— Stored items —
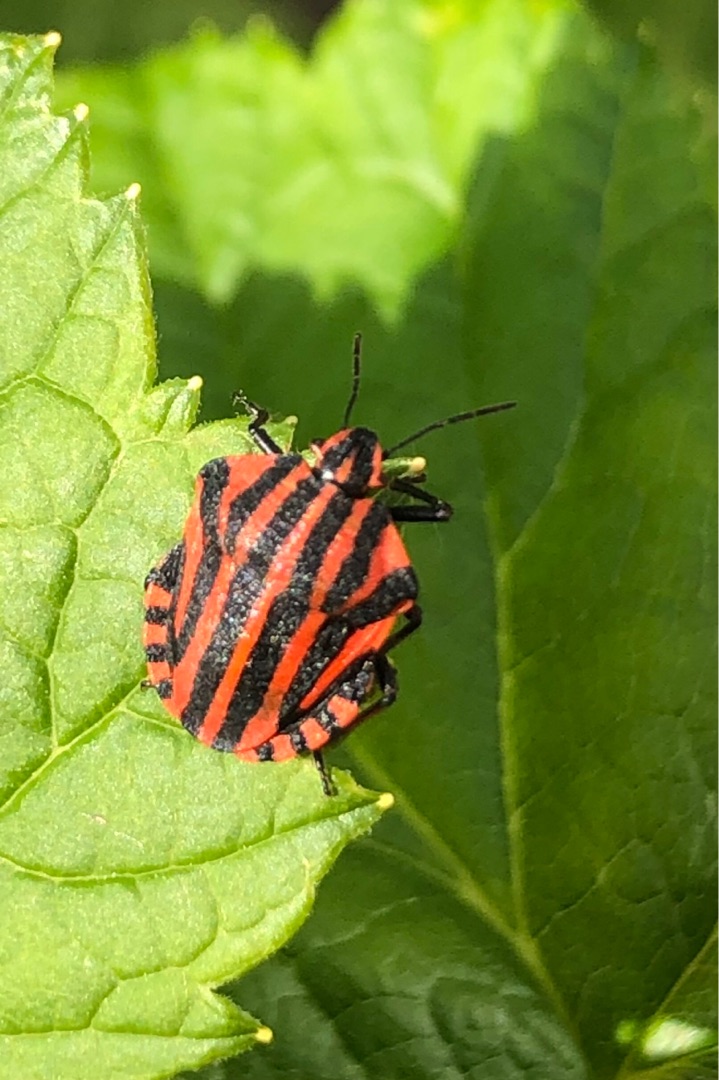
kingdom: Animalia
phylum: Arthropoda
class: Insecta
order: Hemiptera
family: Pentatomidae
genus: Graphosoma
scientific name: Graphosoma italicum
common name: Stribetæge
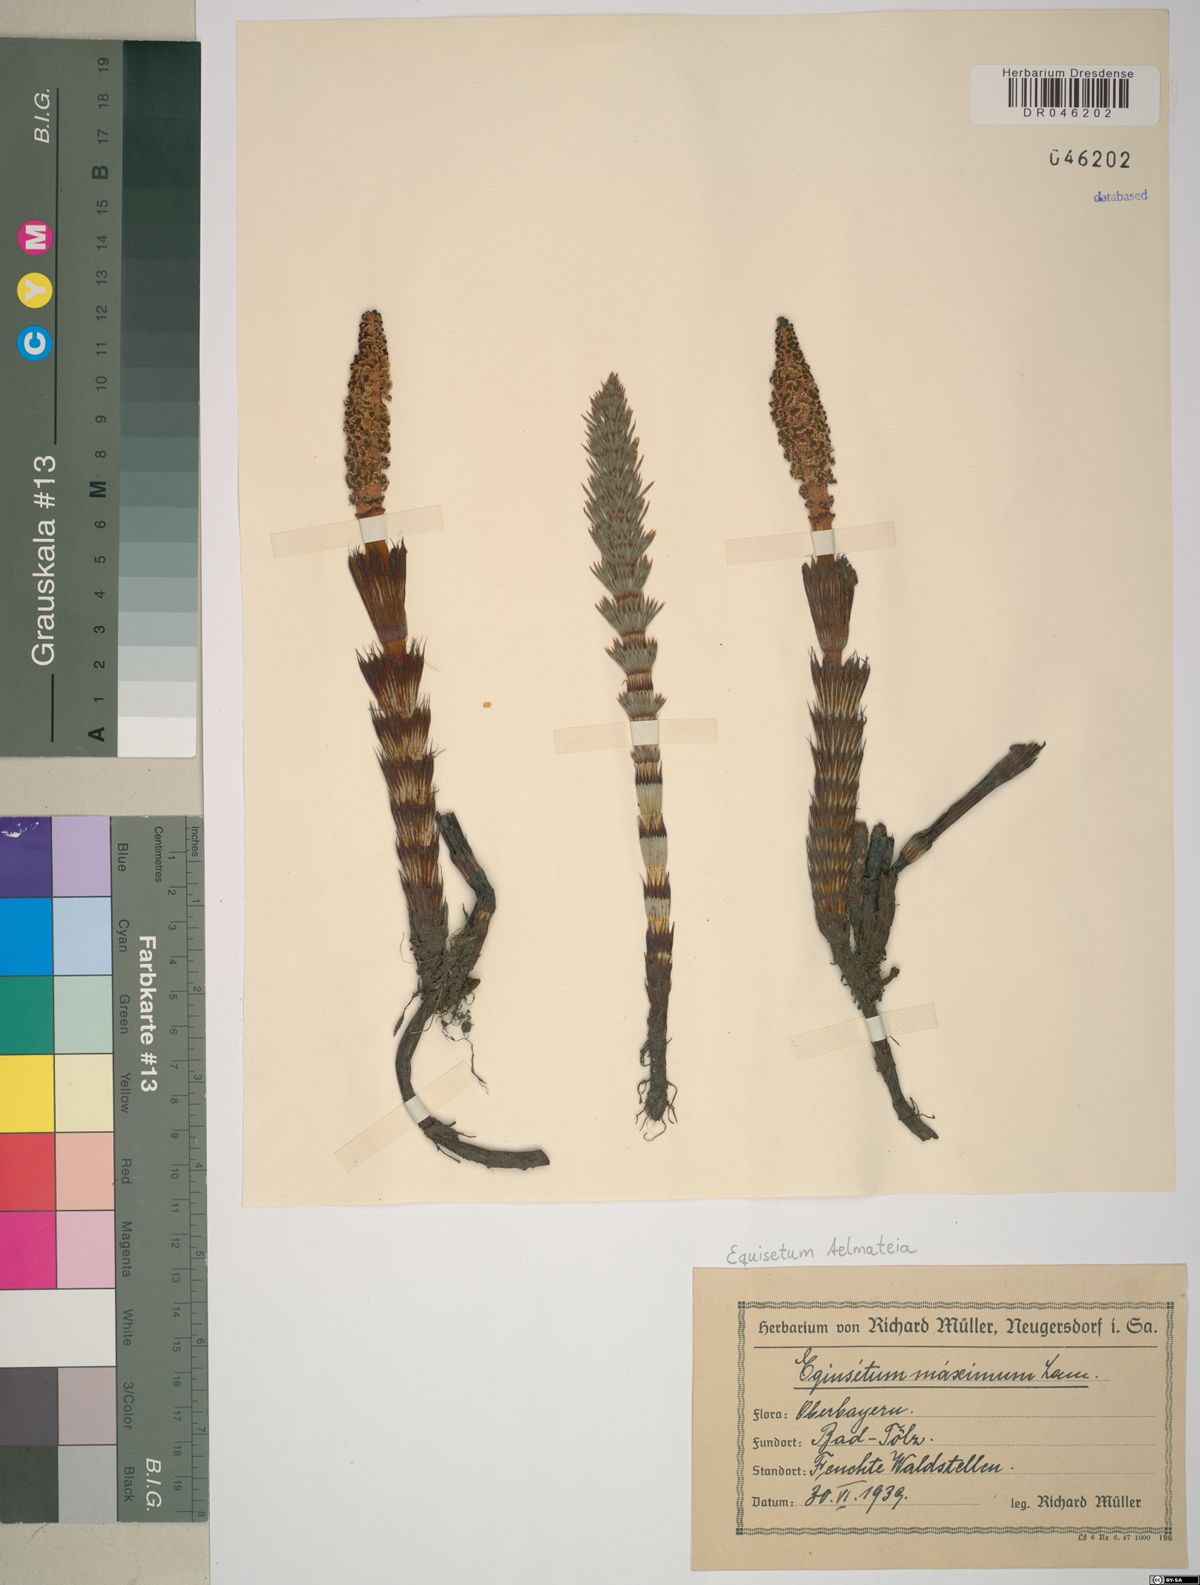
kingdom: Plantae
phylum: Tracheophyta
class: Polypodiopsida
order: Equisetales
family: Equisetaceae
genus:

— Exercise description —
Copy the records word for word, starting at the line that contains "class: Insecta" and continuing through their final line. Leave the pictures out of your answer.

— Correct response —
class: Insecta
order: Hemiptera
family: Pentatomidae
genus: Graphosoma
scientific name: Graphosoma italicum
common name: Stribetæge
kingdom: Plantae
phylum: Tracheophyta
class: Polypodiopsida
order: Equisetales
family: Equisetaceae
genus:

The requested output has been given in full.